**Consigne 1**
Pouvez-vous redonner, mis à jour, le passage du fil sur l'application Remote allant de « ## julien_89 (14 » à « internet en wifi). », en y remplaçant « pc » par « Mac » ?
**Consigne 2**
Pouvez-vous prolonger le fil sur l'application Remote en écrivant la suite de sa dernière phrase ?

**Extrait source**
● ● ● ● ●
# aide application remote pour ipod touch



## julien_89 (14 Août 2008)

bonjour, je viens solliciter votre aide pour m'aider a comprendre comment utiliser et éventuellement parametrer mon pc afin d'utiliser l'application "remote" telechargée à partir de l'ipod touch grâce à l'app store.
Mon problème est le suivant : lorsque que je met en route l'application remote pour ajouter ma bibliotheque itunes , cette dite application me fournit un code à 4 chiffres qu'il m'invite à saisir dans itunes mais malheureusement, aucun appareil n'est détecté en wifi donc je ne peux saisir le code.. mais le plus étrange c'est que mon pc est connecté au meme reseau wifi que mon ipod touch (32Go) puisque que je peux naviguer sur internet avec mon ipod touch et avec mon pc..(mon pc etant connecter a internet en wifi).
● ● ● ● ●
**Entrées listées**
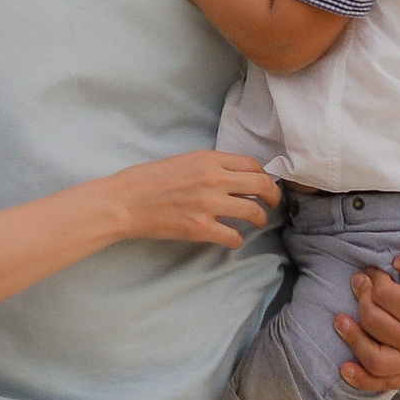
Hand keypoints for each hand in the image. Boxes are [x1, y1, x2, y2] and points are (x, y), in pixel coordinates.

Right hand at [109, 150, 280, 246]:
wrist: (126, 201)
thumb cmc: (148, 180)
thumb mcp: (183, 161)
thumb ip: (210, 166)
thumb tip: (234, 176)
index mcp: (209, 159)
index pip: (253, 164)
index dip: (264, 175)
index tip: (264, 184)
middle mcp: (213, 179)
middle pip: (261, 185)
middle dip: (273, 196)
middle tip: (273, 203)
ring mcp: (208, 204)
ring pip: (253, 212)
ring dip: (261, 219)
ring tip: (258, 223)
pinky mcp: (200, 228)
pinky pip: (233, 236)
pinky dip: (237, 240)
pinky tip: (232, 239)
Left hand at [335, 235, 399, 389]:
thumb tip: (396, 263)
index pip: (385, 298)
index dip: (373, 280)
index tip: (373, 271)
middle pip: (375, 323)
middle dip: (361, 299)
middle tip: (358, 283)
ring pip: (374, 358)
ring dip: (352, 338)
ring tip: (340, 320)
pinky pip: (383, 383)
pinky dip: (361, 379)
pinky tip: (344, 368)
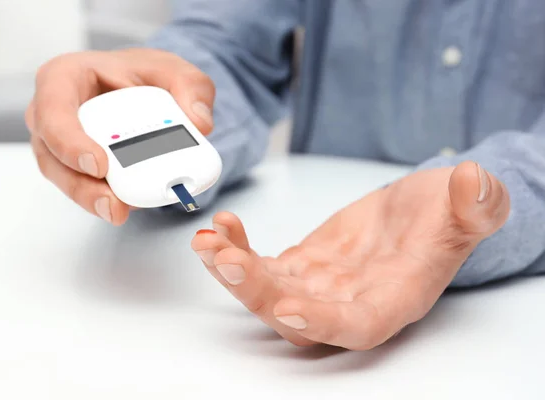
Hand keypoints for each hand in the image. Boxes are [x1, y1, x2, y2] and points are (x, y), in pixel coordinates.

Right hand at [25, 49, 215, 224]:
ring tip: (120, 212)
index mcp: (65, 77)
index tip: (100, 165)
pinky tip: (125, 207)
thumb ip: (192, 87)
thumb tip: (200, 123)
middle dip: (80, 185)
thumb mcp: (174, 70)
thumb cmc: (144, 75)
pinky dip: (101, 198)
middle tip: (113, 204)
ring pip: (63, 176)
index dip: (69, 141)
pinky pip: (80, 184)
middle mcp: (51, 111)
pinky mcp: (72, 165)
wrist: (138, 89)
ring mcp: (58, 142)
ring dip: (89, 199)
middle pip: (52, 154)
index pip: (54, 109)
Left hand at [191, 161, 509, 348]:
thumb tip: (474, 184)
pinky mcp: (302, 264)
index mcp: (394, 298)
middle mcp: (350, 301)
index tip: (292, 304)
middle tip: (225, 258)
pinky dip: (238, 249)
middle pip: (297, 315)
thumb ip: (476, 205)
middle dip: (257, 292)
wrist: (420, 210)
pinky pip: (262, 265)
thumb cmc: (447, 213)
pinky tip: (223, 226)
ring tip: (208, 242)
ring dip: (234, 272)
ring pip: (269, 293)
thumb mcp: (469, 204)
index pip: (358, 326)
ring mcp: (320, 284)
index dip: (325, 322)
● ● ● ● ●
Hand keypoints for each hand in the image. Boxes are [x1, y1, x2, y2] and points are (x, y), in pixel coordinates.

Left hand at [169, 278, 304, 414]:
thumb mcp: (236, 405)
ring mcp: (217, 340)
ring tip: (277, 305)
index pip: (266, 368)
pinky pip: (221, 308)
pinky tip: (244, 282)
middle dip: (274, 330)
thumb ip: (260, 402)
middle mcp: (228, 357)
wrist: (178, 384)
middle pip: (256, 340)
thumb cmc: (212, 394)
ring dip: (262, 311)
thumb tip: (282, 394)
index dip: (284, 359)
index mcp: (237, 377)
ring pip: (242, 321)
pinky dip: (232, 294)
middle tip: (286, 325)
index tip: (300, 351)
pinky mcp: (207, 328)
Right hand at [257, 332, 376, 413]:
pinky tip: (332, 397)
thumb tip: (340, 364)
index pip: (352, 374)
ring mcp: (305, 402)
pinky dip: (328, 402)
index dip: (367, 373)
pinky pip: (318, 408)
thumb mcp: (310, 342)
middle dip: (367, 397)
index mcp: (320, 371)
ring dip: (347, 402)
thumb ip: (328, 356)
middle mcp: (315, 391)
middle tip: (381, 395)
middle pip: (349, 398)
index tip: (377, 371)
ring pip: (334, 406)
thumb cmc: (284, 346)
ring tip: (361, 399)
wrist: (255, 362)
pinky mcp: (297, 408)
● ● ● ● ●
**Réponse rédigée 1**
## julien_89 (14 Août 2008)

bonjour, je viens solliciter votre aide pour m'aider a comprendre comment utiliser et éventuellement parametrer mon Mac afin d'utiliser l'application "remote" telechargée à partir de l'ipod touch grâce à l'app store.
Mon problème est le suivant : lorsque que je met en route l'application remote pour ajouter ma bibliotheque itunes , cette dite application me fournit un code à 4 chiffres qu'il m'invite à saisir dans itunes mais malheureusement, aucun appareil n'est détecté en wifi donc je ne peux saisir le code.. mais le plus étrange c'est que mon Mac est connecté au meme reseau wifi que mon ipod touch (32Go) puisque que je peux naviguer sur internet avec mon ipod touch et avec mon Mac..(mon Mac etant connecter a internet en wifi).

**Réponse rédigée 2**
pour ce qui peuvent m'aider je vous donne ma configuration :

pc sous windows vista 32bit
itunes 7.7.1.11
ipod touch 32Go avec maj 2.0 téléchargée sur itunes meme quelques mois auparavant mais mnt je suis en 2.0.1.
internet en wifi avec une freebox ( v5)


ps: jai déja desinstallé et réinstallé itunes et remote (sur mon ipod)  plusieurs fois deja mais en vain..

Pour ceux qui peuvent essayer de m'aider je vous en remercie dejà d'avance.

a+ . Julien.


----------



## juliuslechien (14 Août 2008)

Quand ton touch te demande de saisir le code sur iTunes, ton touch doit apparaître dans iTunes (comme si tu le synchronisais) tu cliques dessus et là tu pourras saisir le code.


----------



## cl97 (19 Août 2008)

ca vient peut-être de ton firewall
http://support.apple.com/kb/TS1741


----------



## iota (19 Août 2008)

Salut,

dans les préférences d'iTunes, onglet *Avancé*, catégorie *Général*, il faut que la case *Rechercher les télécommandes iPhone et iPod Touch* soit cochée.

@+
iota


----------



## geoffreydaniel@hotmail.co (26 Août 2008)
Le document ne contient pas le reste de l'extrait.